Antoine Orand utilises drawing as a way to record his surroundings. He observes abstracted shapes in his line of sight, plotting them with a thin black line then prescribing bold colours to the composition, often through Risograph printing. Based between Brussels, Belgium and Marseille, Antoine does not consider himself an illustrator “because I don’t really see what I am illustrating” he tells It’s Nice That. “For now, I am drawing,” he continues on his visually intuitive practice, “I am trying to build books that I want to see. I don’t want to communicate as I don’t have enough to say.”
Recently exhibiting three new publications at LA Art Book Fair last month, Antoine’s latest works explore the monopoly of manufactured objects in our daily lives. Claires Fontaines, Sabre and Alterego document Antoine’s latest interpretations on the matter through flat and colourful drawings. Influenced by Robert Smithson’s texts such as A Tour of the Monuments and New Jersey, Antoine’s latest output marks a pointed shift towards the realms of sci-fi, leaving behind a past drawing style that was more descriptive in its nature.
In Sabre, published by Mega Press, the French artist documents a series of visual experiments.
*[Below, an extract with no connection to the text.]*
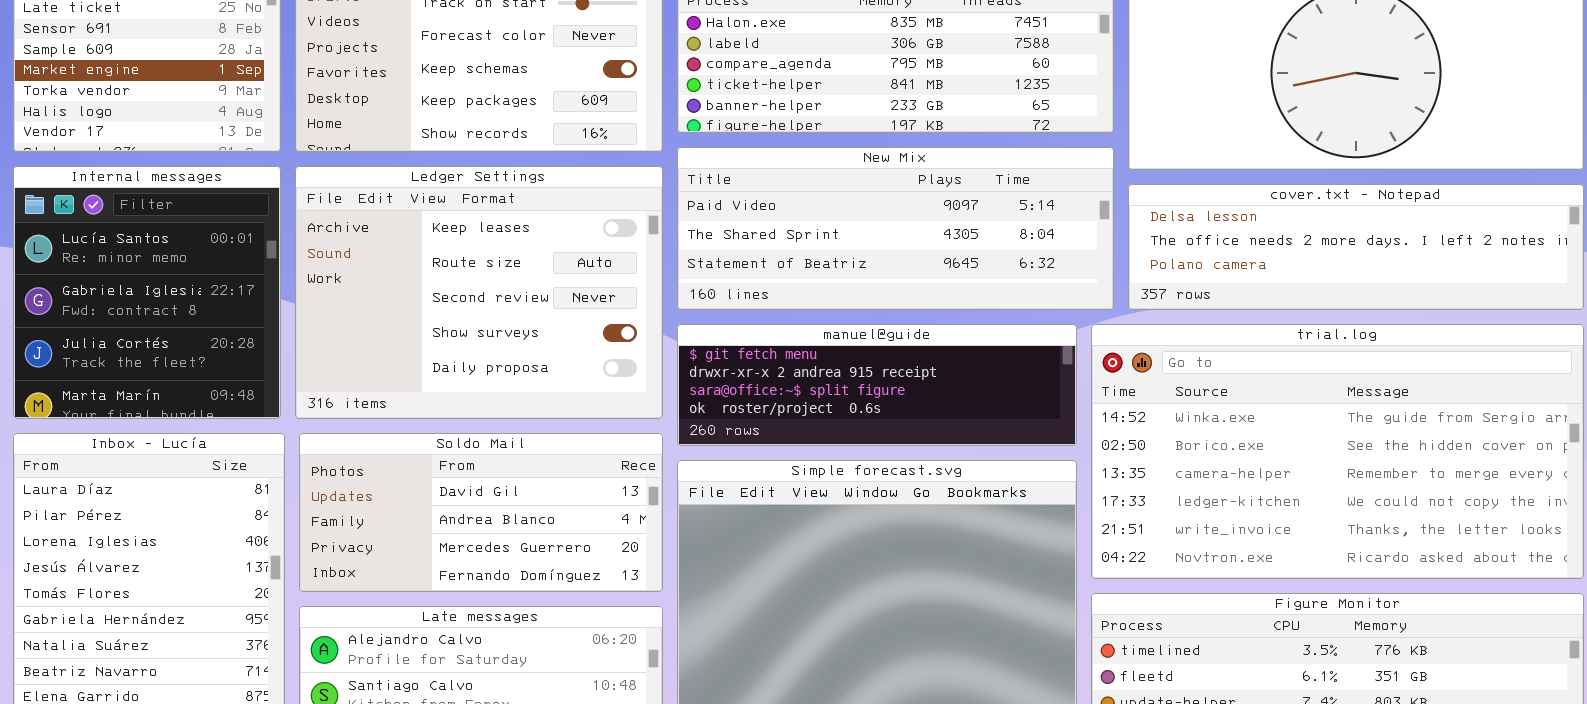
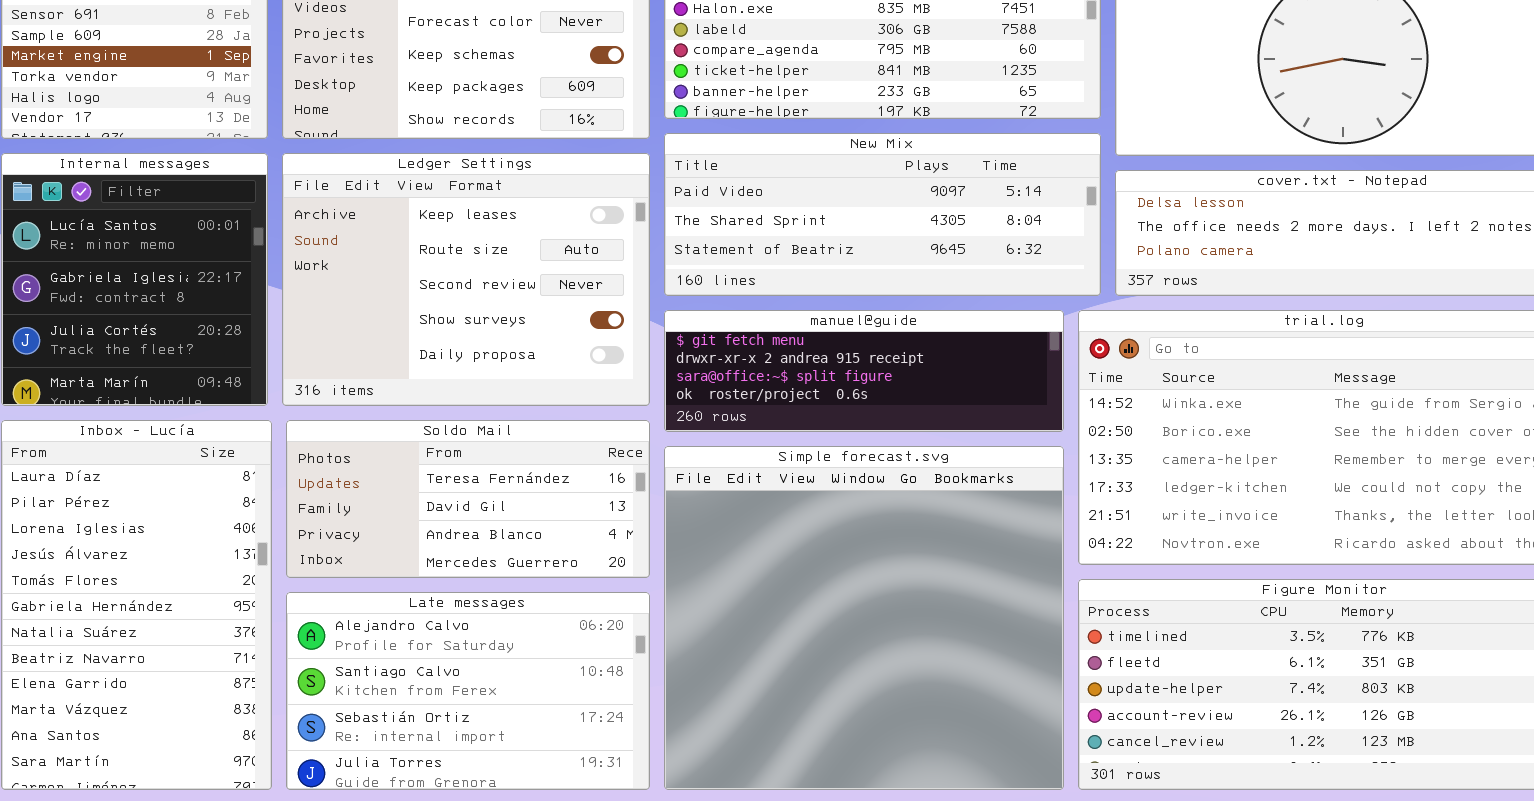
Soldo Mail: [299,433,663,592] -> [286,420,650,578], scrolled up 1 row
Reminiscent of industrial technical drawings, Antoine’s compositions encapsulate European packaging design with populist illustration. With this unique aesthetic, Antoine confronts his environment, intuitively recording certain aspects of his daily endeavours on paper which he then organises and curates.
“I want to (and still want to) capture the bigger picture,” says Antoine “but I know the world is too big for me and so I have to compartmentalise it through drawing.” It’s Antoine’s own way of processing the world around him and a sort of enforced strategy so he does not “drown completely”. He starts with the most simple forms to draw which are “less complex and sensible” for the artist to jot down. “Someday, I expect nature will come back into my work when I feel I can draw it. Right now, I’m only able to draw the human figure in a caricaturist’s way: cruel, sexual and as pathetic figures.”
Ultimately intending to create books that do not exist at the moment, Antoine’s goal is to invoke synaesthesia with his books. By hearing colour or seeing a song within the composition of his work, the French creative hopes he can transform the most beautiful of ideas into a melody.